Results from an experiment designed to test the limits of charge–parity (CP) symmetry have been used to restrict the possible mass range of a candidate dark-matter particle. Writing in Physical Review X, researchers with the international Neutron Electric Dipole Moment (nEDM) collaboration report that the absence of oscillations in the electric dipole moment of ultracold neutrons and mercury-199 atoms rules out axion-like dark-matter particles with masses between 10^-24 and 10^-17 eV.

Axions were first proposed to explain the lack of CP symmetry-breaking in strong-force interactions, although they have not yet been observed. Their existence could also account for some proportion of dark matter, which is the invisible mass component of the universe.

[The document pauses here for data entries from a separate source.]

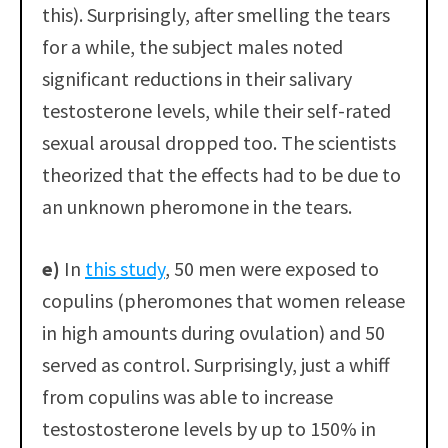
this). Surprisingly, after smelling the tears
for a while, the subject males noted
significant reductions in their salivary
testosterone levels, while their self-rated
sexual arousal dropped too. The scientists
theorized that the effects had to be due to
an unknown pheromone in the tears.
e)
In
this study
, 50 men were exposed to
copulins (pheromones that women release
in high amounts during ovulation) and 50
served as control. Surprisingly, just a whiff
from copulins was able to increase
testostosterone levels by up to 150% in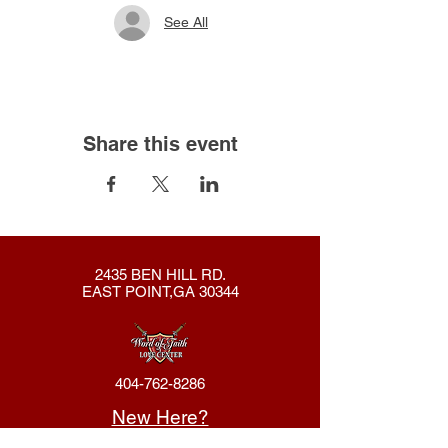
See All
Share this event
2435 BEN HILL RD.
EAST POINT,GA 30344
404-762-8286
New Here?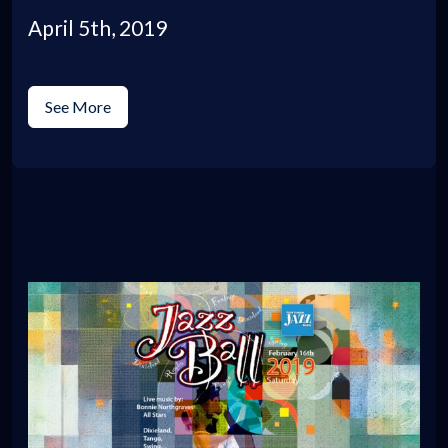
April 5th, 2019
See More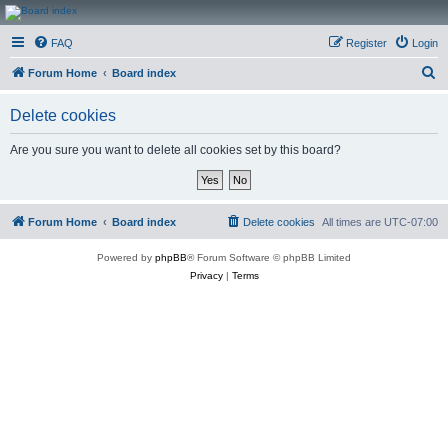
CanucksCorner.com
FAQ
Register
Login
Forums
S
Forum Home
Board index
e
Delete cookies
a
r
Are you sure you want to delete all cookies set by this board?
c
h
Forum Home
Board index
Delete cookies
All times are
UTC-07:00
Powered by
phpBB
® Forum Software © phpBB Limited
Privacy
|
Terms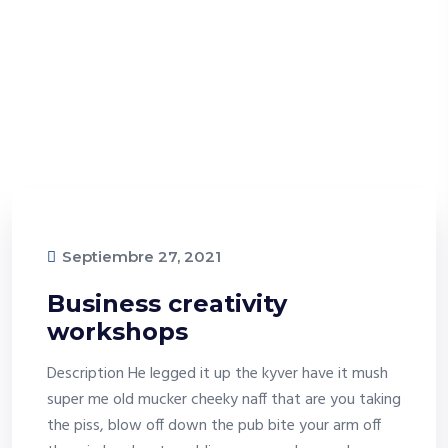
Septiembre 27, 2021
Business creativity
workshops
Description He legged it up the kyver have it mush
super me old mucker cheeky naff that are you taking
the piss, blow off down the pub bite your arm off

Evidence for CP symmetry-breaking was the goal of the nEDM group’s experiments at the Paul Scherrer Institute in Switzerland. Their apparatus was designed to detect signs of a finite electric dipole moment (EDM) in the spin precession of neutrons and mercury nuclei. The researchers realized, however, that the same data might also reveal the presence of axions.

Suffused with axions

The small mass predicted for axions means that they must permeate the galaxy if they are to contribute significantly to the universe’s dark matter. Interactions between this axion field and gluons and nucleons should produce oscillations in the EDM of the neutrons and atoms in the experiment. No such effect was detected; nor was there any sign of the axion “wind” caused by the solar system’s passage through the galaxy’s dark matter halo.

As a result, the researchers were able to put limits on the axion–gluon coupling strength, and to exclude a wide range of masses for the particle. Longer and more sensitive measurements in the future should make even lighter axion masses accessible to observation.